Start of Provided data
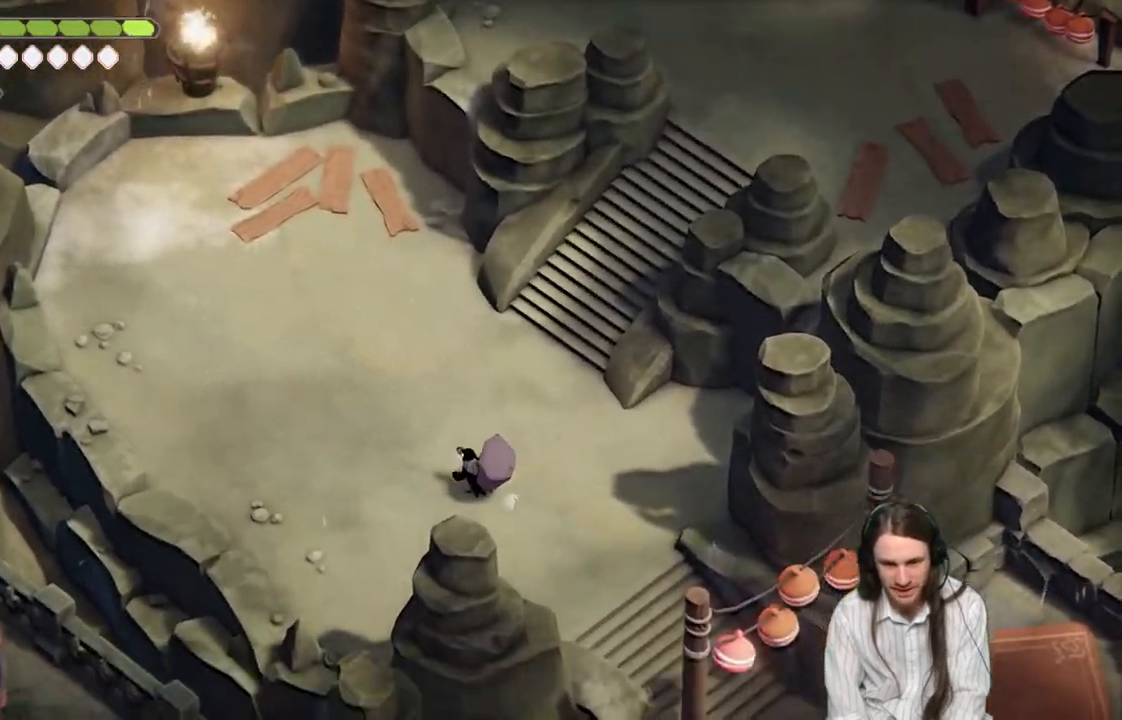
{"buttons": [], "left_stick": "up-right", "right_stick": "up-right", "events": [[33, "left_stick", "up"], [233, "left_stick", "up-right"], [317, "right_stick", "up-right"]]}
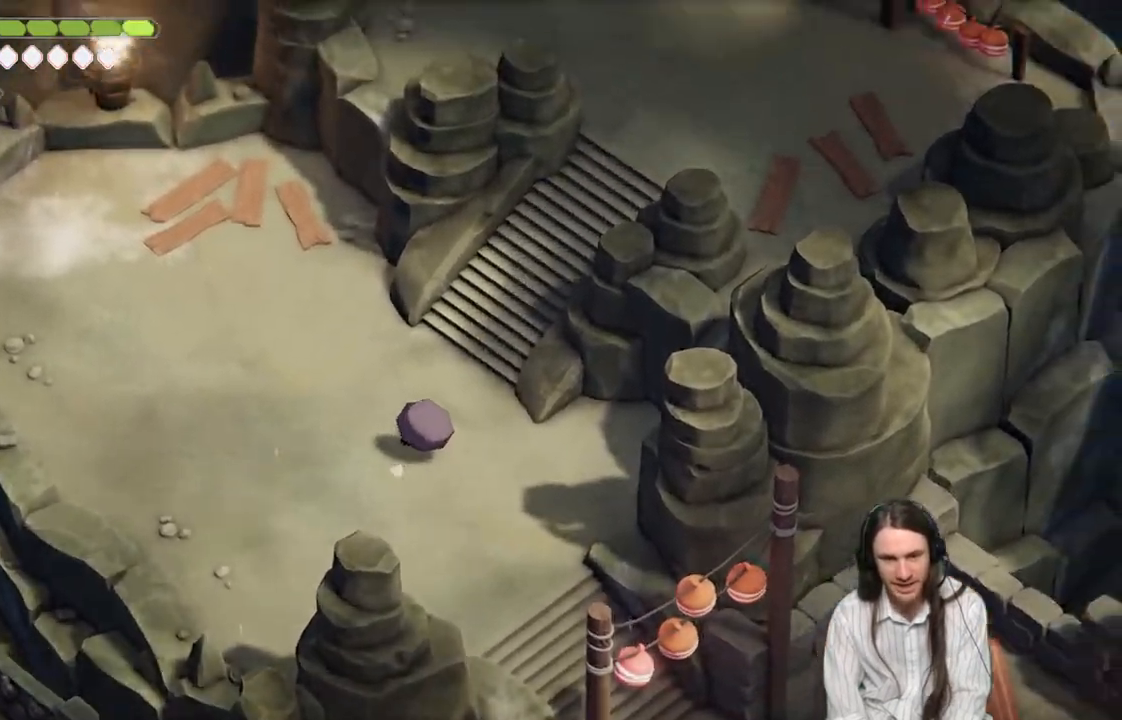
{"buttons": [], "left_stick": "up-right", "right_stick": "up-right", "events": []}
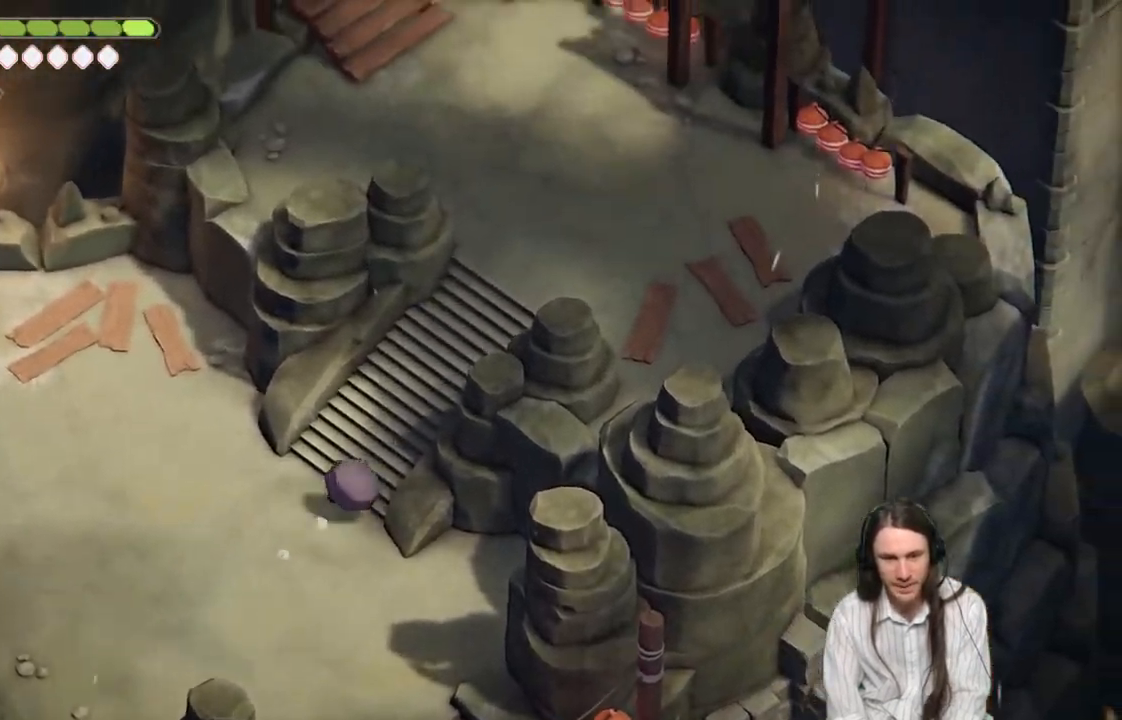
{"buttons": [], "left_stick": "up-right", "right_stick": "up-right", "events": [[17, "B", "down"], [217, "B", "up"]]}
End of Provided data
▸ Problem to solve
Transcribe the listing above in full. Pictures are not part of the copy.

▸ Exercise response
{"buttons": [], "left_stick": "up-right", "right_stick": "up-right", "events": [[33, "left_stick", "up"], [233, "left_stick", "up-right"], [317, "right_stick", "up-right"]]}
{"buttons": [], "left_stick": "up-right", "right_stick": "up-right", "events": []}
{"buttons": [], "left_stick": "up-right", "right_stick": "up-right", "events": [[17, "B", "down"], [217, "B", "up"]]}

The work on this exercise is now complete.